After the September 22nd premiere, students will have the opportunity to showcase their film at community screenings, travel to local film festivals, and speak about their work in front of a variety of audiences. IN THE PATH OF MY FATHER has already been accepted into the Reel Independent Film Extravaganza (RIFE) and will play on Saturday, October 10 at the Northeast Neighborhood Library, and on Tuesday, October 13 at the Angelika Pop-Up in Northeast DC’s Union Market.
Previous films LIFE AS A COLLAGE and DOING IT FOR ME have been recognized locally and nationally for their artistic quality and impact, including numerous accolades and screenings at festivals across the US; a special panel discussion and screening for policymakers at the Department of Education; an invitation to the White House for a national symposium on filmmaking careers; and an appearance on the Kojo Nnamdi Show and in other local press outlets.
About the Youth Documentary Program: http://www.youthdocs.org
About Sitar Arts Center: http://www.sitarartscenter.org
From helping preschoolers develop pre-literacy skills to building workforce development skills for teens, Sitar Arts Center is a vital resource for families with low-incomes who would not otherwise have access to the arts. The Center provides creative, enriching opportunities to more than 850 young people of all ages through its Arts Afterschool, Camp Sitar and Early Childhood Arts programs. Each program is designed to help students develop artistic, social and life skills that help youth to overcome economic and social barriers and put them on the path to successful adulthood. In 2009, First Lady Michelle Obama presented Sitar with the National Arts and Humanities Youth Program Award from the President’s Committee on the Arts and Humanities, distinguishing the Center as one of the premier afterschool arts and humanities organizations serving youth in the country. Sitar relies on charitable contributions to ensure that no family is ever turned away because of inability to pay.

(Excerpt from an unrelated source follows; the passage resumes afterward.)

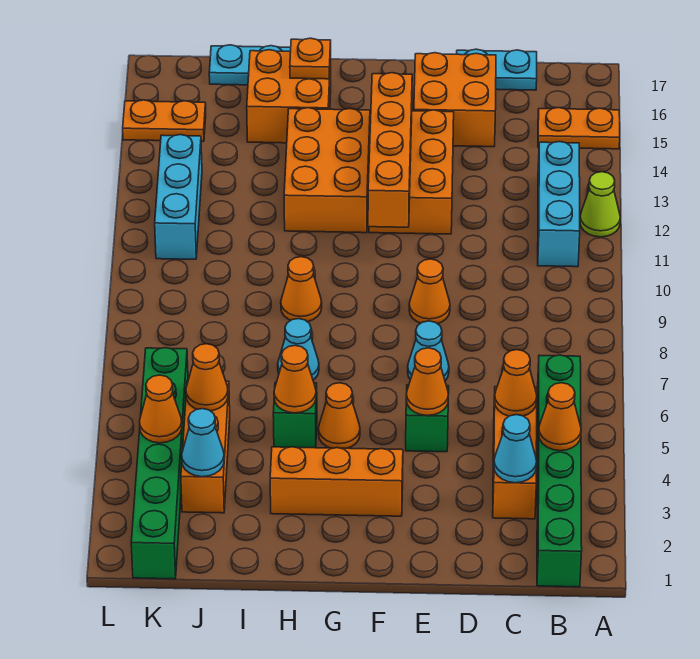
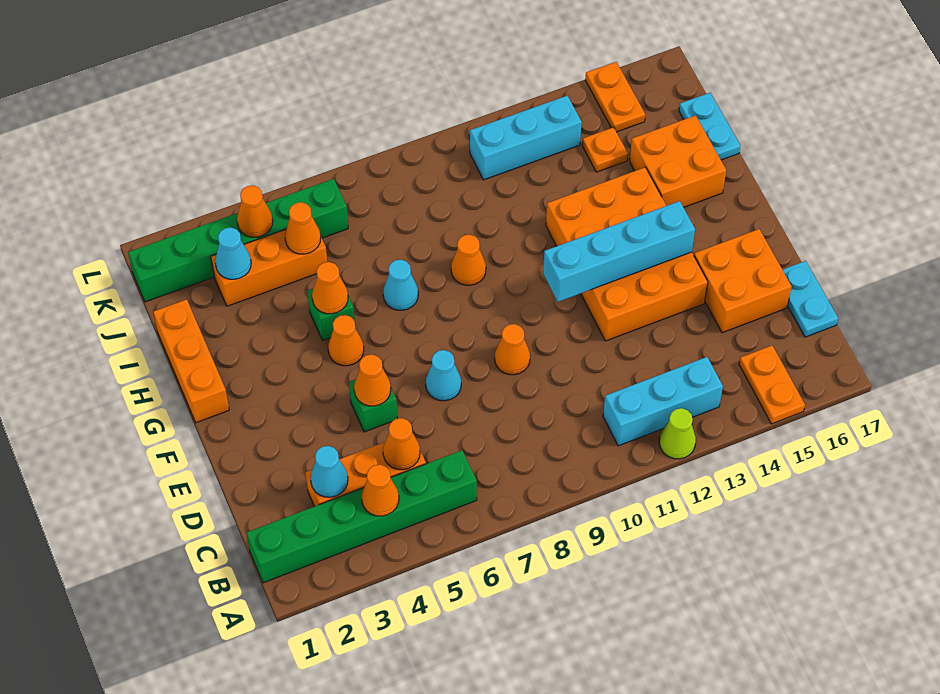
orange 1x3 brick [270,447,403,516] -> orange 1x3 brick moved to [153,299,229,423]
orange 1x4 brick [368,73,412,227] -> cyan 1x4 brick [543,201,695,302]
orange 1x1 plate [290,38,331,79] -> orange 1x1 plate moved to [582,127,628,172]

About Meridian Hill Pictures: http://meridianhillpictures.com
Meridian Hill Pictures is a mission-driven documentary production company based in Washington, DC. Since 2010, through social-impact filmmaking and video storytelling workshops and trainings, MHP’s work has raised awareness of pressing social issues, democratized the medium, built people’s storytelling capacity, and strategically shared under-represented community perspectives with broad audiences. Meridian Hill Pictures’ independent films have been featured at respected film festivals including the San Francisco International Film Festival, Annapolis Film Festival, DC Shorts, and DC Environmental Film Festival. MHP has worked with nonprofit clients including AARP Foundation, National Park Service, John F. Kennedy Center for the Performing Arts, Ashoka Foundation, and International Baccalaureate. In 2014, MHP received the Mayor's Arts Award, the highest honor given to working artists in the District of Columbia.